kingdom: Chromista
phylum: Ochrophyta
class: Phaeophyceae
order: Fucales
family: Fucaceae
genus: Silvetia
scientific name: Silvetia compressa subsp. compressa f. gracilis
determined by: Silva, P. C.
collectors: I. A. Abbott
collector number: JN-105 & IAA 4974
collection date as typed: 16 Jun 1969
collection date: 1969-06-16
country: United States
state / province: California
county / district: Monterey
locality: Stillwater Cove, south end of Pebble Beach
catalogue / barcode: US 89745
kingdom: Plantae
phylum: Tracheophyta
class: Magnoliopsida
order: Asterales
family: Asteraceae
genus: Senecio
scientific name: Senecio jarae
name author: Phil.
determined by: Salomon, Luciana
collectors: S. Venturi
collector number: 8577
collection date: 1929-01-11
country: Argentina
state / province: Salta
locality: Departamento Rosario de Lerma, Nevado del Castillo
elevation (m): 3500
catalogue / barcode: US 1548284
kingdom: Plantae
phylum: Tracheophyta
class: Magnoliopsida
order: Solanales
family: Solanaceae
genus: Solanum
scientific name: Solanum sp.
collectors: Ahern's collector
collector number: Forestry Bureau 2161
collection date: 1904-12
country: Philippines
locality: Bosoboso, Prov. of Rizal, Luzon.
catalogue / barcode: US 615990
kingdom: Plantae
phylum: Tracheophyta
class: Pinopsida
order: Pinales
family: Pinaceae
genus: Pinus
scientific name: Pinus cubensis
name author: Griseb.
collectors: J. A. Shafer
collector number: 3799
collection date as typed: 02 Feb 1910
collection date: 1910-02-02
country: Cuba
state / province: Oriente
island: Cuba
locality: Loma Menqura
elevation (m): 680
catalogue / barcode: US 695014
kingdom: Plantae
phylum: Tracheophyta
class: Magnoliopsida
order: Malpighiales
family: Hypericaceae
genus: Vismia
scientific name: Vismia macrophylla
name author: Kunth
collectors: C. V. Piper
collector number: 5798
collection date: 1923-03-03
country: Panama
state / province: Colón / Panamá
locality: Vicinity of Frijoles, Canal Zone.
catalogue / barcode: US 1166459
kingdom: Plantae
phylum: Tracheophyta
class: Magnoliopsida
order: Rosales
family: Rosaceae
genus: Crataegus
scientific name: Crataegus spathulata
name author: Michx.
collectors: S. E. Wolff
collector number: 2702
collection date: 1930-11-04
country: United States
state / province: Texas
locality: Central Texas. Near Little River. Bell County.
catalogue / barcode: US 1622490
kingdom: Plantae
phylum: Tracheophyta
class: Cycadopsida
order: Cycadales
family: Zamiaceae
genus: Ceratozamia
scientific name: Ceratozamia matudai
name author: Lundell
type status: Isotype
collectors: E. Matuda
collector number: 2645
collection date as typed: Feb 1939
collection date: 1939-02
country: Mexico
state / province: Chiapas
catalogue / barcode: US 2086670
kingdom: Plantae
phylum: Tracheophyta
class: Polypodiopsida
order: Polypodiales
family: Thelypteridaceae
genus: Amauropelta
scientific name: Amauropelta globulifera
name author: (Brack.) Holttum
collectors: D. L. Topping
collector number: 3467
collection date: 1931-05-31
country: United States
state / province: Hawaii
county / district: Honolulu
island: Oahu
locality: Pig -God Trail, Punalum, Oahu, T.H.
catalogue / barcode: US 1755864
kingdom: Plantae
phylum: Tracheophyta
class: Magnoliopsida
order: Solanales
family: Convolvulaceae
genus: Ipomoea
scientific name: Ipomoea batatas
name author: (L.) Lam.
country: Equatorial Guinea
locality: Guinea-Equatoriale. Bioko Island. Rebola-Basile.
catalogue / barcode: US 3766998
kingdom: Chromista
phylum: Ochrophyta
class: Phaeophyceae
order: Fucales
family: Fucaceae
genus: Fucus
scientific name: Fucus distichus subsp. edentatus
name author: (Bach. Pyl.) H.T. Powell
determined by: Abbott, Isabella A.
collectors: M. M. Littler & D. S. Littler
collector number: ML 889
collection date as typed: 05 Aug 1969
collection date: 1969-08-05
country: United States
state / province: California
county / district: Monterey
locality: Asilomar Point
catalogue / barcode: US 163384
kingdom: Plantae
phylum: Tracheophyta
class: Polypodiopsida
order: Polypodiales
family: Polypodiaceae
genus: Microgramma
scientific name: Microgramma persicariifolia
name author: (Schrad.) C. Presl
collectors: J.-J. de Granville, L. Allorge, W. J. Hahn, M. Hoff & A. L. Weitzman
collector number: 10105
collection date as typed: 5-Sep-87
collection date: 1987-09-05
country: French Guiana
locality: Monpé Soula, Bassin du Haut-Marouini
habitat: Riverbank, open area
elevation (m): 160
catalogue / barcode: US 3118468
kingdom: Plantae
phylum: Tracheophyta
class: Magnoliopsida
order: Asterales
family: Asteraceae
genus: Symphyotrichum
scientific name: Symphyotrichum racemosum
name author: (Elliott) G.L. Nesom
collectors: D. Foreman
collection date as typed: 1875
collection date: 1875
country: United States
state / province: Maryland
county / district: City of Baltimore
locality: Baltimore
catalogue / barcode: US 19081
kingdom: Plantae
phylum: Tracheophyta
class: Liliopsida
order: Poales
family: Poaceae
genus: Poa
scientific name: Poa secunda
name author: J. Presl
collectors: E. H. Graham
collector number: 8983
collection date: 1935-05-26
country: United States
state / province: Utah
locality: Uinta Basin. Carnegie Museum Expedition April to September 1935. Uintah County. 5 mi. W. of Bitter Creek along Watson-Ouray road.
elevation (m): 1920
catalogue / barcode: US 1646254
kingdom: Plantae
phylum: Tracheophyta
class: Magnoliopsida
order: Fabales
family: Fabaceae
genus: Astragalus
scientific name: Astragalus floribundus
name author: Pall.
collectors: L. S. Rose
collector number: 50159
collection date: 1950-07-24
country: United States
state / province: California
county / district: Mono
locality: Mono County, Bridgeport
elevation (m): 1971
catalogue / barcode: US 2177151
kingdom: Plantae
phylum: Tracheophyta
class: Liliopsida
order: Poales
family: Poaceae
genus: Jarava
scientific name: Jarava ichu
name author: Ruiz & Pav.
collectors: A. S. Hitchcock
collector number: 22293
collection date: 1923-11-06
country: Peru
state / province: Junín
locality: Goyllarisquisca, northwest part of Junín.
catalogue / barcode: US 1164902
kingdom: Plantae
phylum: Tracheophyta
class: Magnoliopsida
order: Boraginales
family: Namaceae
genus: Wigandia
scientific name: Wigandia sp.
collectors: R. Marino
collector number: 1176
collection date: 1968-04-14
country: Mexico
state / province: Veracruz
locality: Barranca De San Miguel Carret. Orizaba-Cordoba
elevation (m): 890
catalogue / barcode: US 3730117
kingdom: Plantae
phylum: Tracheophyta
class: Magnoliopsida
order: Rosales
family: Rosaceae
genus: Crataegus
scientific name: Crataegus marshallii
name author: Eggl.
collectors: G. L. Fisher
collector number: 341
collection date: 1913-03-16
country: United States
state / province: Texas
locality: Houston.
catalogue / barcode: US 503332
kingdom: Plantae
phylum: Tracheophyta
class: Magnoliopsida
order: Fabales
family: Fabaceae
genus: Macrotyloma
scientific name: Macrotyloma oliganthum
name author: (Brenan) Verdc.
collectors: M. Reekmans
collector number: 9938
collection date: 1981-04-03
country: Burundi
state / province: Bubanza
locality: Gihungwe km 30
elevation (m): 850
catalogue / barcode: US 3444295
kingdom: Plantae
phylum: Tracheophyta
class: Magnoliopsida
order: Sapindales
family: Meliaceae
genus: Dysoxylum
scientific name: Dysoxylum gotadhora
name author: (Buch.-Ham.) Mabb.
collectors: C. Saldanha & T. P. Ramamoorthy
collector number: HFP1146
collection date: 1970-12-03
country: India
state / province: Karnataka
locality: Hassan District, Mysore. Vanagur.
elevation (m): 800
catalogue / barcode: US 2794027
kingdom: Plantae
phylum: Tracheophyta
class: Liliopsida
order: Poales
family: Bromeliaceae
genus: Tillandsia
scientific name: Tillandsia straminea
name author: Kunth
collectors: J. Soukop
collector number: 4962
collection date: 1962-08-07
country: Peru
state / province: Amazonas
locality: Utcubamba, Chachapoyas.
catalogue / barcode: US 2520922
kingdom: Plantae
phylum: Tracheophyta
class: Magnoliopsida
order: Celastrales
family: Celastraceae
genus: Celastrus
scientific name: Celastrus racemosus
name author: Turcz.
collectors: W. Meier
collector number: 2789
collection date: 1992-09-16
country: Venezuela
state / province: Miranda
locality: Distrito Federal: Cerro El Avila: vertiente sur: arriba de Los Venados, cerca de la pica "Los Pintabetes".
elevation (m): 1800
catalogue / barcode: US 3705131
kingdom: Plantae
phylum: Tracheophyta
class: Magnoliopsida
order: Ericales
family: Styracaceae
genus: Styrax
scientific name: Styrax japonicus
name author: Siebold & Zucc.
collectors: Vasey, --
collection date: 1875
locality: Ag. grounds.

* * * * * * *

List the lines from the one containing "locality: Loma Menqura" through the one containing "catalogue / barcode: US 1166459" as a numbered list, leaving out any blank lines.

1. locality: Loma Menqura
2. elevation (m): 680
3. catalogue / barcode: US 695014
4. kingdom: Plantae
5. phylum: Tracheophyta
6. class: Magnoliopsida
7. order: Malpighiales
8. family: Hypericaceae
9. genus: Vismia
10. scientific name: Vismia macrophylla
11. name author: Kunth
12. collectors: C. V. Piper
13. collector number: 5798
14. collection date: 1923-03-03
15. country: Panama
16. state / province: Colón / Panamá
17. locality: Vicinity of Frijoles, Canal Zone.
18. catalogue / barcode: US 1166459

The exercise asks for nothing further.